委託団体の条件は、信頼性の面から市内に事務所を有する非営利の公益活動を行うNPO法人であること。
委託先には、委託料が必要経費として市から支払われるが、労務単価表などに基づき算出。主に人件費だが、修理費用などもここから捻出する。
しかし市の担当者は「利用している団体はあるものの、NPO法人であっても普段は本業を持つ人が多く、対応できない状況。委託先が見つからない」と、事業開始から10年経つが思うように増えていないのが現状だ。
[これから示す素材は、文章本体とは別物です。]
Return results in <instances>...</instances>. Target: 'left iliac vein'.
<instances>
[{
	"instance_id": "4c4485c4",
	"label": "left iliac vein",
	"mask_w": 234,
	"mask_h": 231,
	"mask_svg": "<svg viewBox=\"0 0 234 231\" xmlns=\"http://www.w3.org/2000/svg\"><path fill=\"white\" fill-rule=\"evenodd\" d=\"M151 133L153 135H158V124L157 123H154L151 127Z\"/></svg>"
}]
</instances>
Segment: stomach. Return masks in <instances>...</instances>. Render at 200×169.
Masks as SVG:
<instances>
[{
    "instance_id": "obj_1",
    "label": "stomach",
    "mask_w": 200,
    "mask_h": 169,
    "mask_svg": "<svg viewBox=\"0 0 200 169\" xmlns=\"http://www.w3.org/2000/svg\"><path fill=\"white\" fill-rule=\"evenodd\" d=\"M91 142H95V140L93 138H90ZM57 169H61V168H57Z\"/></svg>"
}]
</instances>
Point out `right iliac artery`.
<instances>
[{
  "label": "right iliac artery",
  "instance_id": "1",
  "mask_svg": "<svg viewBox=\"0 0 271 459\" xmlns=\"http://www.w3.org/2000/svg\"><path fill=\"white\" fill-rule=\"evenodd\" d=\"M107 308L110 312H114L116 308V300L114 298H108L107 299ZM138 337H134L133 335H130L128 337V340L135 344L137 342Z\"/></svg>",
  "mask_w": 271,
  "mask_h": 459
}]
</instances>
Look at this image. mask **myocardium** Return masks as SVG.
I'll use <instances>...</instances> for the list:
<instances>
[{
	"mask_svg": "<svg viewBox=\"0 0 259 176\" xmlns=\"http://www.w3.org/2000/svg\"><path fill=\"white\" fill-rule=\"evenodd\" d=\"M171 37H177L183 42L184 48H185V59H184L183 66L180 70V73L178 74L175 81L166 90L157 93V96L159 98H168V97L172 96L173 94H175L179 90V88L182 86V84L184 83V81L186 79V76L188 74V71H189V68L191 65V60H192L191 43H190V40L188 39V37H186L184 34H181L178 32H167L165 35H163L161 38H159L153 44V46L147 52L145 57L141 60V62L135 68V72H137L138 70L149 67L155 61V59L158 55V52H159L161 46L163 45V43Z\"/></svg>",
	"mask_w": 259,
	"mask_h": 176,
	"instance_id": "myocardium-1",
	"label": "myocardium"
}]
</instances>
現在来年度の委託団体を5年に一度のプロポーザル方式で募集し審査を進めているが、宮前区、多摩区、高津区の3区に加え今回から中原区が増えたものの、残り3区については候補となる団体がいないため募集もしなかった。
委託を受けすでに8年ほど高津中学校と久末小学校の管理を行ってきたNPO法人「高津総合型スポーツクラブSELF」の平口和宏理事長は、「リタイアしたシニアの方々が、ちょっとした修繕ほか昔培った技術を活かし活躍しており、何よりも子どもたちと身近に接することで元気が出てやりがいを持っている。もちろん報酬面はそれほどではないが、高齢者雇用という面でもすごくいいことだと思っている」と話す。
市は「まだPR不足もあるかもしれない。今後より積極的に各関係者らに周知を図っていきたい」と話す。
またプロポーザル以外にも候補団体があれば審査を行い、1年ごとの契約による委託も行うとしている。